■ YOUR ASSIGNMENT ■
Report every line in the listing that contains the string "High".

■ EXTRACTED INFORMATION ■
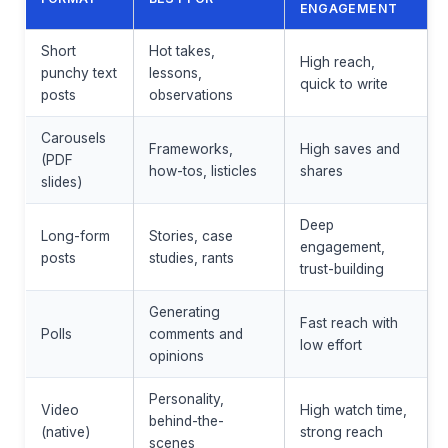
ENGAGEMENT
Short
Hot takes,
High reach,
punchy text
lessons,
quick to write
posts
observations
Carousels
Frameworks,
High saves and
(PDF
how-tos, listicles
shares
slides)
Deep
Long-form
Stories, case
engagement,
posts
studies, rants
trust-building
Generating
Fast reach with
Polls
comments and
low effort
opinions
Personality,
Video
High watch time,
behind-the-
(native)
strong reach
scenes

■ RESPONSE BELOW ■
High reach,
High saves and
High watch time,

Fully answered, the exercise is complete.